"Oh, that's nothing, Bristol. Never happened but once, and won't occur again. Otherwise I have treated you pretty well, haven't I?"
Bristol felt compelled to confess that she had.
"Well, then," she continued wheedlingly, "will you do me a favor?"
"What is it?"
"I want you to take a walk with me."
"Pretty late, Winslow, pretty late; nearly ten o'clock," replied the detective, looking at his watch.
"The later the better," she replied earnestly. "I want to use those herrings."

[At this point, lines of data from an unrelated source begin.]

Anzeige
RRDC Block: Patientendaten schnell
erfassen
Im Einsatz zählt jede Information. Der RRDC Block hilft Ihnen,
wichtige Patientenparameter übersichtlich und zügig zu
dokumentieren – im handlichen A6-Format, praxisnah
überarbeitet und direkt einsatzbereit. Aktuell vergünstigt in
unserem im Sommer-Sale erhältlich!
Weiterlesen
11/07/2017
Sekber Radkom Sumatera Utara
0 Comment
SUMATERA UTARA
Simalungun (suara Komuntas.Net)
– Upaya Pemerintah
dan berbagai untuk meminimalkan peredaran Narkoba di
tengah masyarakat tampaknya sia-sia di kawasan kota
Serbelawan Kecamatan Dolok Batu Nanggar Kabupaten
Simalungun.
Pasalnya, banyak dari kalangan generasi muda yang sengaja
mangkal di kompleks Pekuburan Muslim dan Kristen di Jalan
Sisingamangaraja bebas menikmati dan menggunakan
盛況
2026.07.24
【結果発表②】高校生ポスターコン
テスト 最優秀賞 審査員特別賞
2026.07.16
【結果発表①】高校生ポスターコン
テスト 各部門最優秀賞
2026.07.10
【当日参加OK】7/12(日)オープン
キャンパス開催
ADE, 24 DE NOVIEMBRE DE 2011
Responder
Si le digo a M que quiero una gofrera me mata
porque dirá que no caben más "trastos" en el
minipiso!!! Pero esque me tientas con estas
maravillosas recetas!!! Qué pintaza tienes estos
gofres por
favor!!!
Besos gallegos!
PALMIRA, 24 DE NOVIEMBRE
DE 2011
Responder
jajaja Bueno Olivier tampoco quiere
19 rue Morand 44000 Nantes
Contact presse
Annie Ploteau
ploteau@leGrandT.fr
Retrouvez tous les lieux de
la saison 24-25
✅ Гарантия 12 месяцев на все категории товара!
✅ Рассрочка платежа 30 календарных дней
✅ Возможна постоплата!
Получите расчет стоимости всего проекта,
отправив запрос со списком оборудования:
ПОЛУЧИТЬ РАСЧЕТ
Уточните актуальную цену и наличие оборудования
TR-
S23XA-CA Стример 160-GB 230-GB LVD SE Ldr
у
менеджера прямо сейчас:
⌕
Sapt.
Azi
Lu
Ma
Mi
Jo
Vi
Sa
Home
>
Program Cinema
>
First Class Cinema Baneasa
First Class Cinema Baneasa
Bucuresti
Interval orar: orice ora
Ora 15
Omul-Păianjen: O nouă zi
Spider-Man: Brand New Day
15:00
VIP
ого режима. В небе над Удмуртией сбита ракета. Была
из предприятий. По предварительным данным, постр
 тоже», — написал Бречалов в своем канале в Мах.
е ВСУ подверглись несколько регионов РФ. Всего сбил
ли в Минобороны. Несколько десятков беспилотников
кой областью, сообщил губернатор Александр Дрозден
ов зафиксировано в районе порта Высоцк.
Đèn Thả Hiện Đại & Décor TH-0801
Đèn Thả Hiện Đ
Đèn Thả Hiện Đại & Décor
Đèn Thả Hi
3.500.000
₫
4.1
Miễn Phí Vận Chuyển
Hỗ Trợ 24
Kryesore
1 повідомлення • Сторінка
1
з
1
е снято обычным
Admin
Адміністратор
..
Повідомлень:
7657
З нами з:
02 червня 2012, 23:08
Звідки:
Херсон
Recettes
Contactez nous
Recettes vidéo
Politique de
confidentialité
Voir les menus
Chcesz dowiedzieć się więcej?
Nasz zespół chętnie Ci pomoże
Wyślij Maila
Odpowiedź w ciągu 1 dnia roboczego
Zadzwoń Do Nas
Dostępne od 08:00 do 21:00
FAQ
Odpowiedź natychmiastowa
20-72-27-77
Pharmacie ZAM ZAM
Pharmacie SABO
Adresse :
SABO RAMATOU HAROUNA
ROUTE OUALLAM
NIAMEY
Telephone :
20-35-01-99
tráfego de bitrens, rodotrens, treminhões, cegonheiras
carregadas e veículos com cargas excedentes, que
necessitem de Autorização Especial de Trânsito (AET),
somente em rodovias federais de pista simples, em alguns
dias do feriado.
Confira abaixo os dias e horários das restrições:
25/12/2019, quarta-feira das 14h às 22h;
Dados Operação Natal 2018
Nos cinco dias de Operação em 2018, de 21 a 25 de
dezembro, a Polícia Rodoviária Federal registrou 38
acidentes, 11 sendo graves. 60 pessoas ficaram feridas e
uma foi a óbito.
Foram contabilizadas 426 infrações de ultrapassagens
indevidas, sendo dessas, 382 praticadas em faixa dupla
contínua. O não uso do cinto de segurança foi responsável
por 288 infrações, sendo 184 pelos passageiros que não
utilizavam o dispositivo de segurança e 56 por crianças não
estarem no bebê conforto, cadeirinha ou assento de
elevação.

"Use those herrings! Why, there are at least two dozen. How on earth will you use them all?"
"Some of these humbug mediums," replied Mrs. Winslow in a style of expression that showed her to be very familiar with the Spiritualists, "or old Lyon himself, have sent me these things. I'm going to adorn the door knob of every one of their places with a string of herrings. In that way I'll hit the right one sure. Come, won't you go?"
Bristol saw that the woman would go anyhow, and fearing that she might get into some trouble that would cause her arrest and thus expose him and Bristol to public notice, which a capable detective will always avoid, consented to accompany the woman, which so pleased her that she immediately sent out for brandy, and not only imbibed an inordinate amount of it herself, but also pressed it upon Bristol unsparingly.